According to a survey that by Asknet, nearly half of respondents (45 percent) actually said they never bought an app or software for their smartphone. And 34 percent said that they opted not to do so because it wasn’t worth the time or effort. That’s not entirely surprising because until recently app set-up on mobile devices was something you’d rather have the experienced IT department do if you could! Things have gotten easier, of course, which is why it is so surprising that more users have not opted for the apps.
But the economy could be seen as a part of the factor. Of those users who did buy an app, a great majority (87 percent) said they spent less than $50 on apps in a year, and only a very small minority of 4 percent actually admitted to spending in excess of $100 on apps. Even today cost remains an issue, with more than one third (38 percent) of users saying that the costs were high, while 29 percent didn’t like the idea of using a credit card to purchase the apps. The latter is surprising given that most people feel comfortable using a credit card online.
And least you think that those were heavy business users, we should consider that the entertainment apps lead the pack. Among those who bought apps, Asknet noted:
- 61 percent bought music-related apps
- 41 percent bought games
- 35 percent bought ringtones
- 33 percent bought news
- 29 percent bought GPS or other location-based apps
- 27 percent bought business apps
These numbers are interesting. While smartphones clearly have a business use, it is surprising to see that games are at the top. But if you can already easily check e-mail, look at the Web, send instant messages and make calls – the only thing missing for a business traveler might be the ability to listen to some music or kill some time with a game. Asknet further noted that users that were asked what they would like to purchase in the future, business jumped to 51 percent while games dropped to 37 percent. GPS came in at 48 percent and music still nudged up to 63 percent. Clearly people think music on the go is the way to go.
Banned Use of Handsets Has Not Reduced Accidents
A new study released by the Highway Loss Data Institute suggests that the efforts by law makers to ban the use of handsets and other handheld devices whilst driving has not actually reduced driving-related accidents in three states or the District of Columbia. The three states were New York, Connecticut and California, and the crash rates were the same as Virginia and Maryland, two states that don’t have laws limiting use of handsets while driving.

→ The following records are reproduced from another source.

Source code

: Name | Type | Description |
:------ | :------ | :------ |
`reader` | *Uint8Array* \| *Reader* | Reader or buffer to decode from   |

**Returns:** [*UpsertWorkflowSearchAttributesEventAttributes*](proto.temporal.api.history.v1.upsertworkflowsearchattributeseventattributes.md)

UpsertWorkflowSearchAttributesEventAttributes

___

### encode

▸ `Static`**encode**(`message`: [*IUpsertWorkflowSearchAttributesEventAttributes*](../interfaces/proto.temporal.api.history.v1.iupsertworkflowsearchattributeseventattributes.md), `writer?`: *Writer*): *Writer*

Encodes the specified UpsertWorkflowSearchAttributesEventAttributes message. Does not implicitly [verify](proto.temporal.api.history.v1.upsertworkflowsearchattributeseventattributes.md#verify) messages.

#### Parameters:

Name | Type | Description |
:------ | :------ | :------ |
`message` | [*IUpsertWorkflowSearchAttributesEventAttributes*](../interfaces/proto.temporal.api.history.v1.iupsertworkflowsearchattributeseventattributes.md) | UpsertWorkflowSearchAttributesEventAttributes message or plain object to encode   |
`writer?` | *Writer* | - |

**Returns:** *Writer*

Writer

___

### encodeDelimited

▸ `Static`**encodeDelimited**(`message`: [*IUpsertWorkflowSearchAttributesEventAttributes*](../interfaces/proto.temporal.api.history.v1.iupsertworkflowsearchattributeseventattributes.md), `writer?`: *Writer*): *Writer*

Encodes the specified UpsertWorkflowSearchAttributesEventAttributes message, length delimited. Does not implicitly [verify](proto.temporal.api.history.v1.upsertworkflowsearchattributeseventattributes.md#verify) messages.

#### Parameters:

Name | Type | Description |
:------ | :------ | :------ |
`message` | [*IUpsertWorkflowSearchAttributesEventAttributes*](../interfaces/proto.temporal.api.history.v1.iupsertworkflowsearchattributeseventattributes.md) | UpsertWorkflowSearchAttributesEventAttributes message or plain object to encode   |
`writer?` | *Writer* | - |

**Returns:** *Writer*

As a resident of New York, and a frequent traveler to California, I personally think the findings may be misleading, however. I think the simple fact is that many drivers are essentially ignoring the ban. While drivers may risk fines, in New York City it is hard to have a day go by when you don’t see someone talking on their phone while driving. It is sort of akin to speeding, people do it all the time and will continue to do so because most of the time it is easy enough to get away with, and for the most part no one thinks it is really that bad. Ask the average driver and what upsets them most about getting a ticket is that they did get a ticket – suggesting that the crime is getting caught, not the actual crime!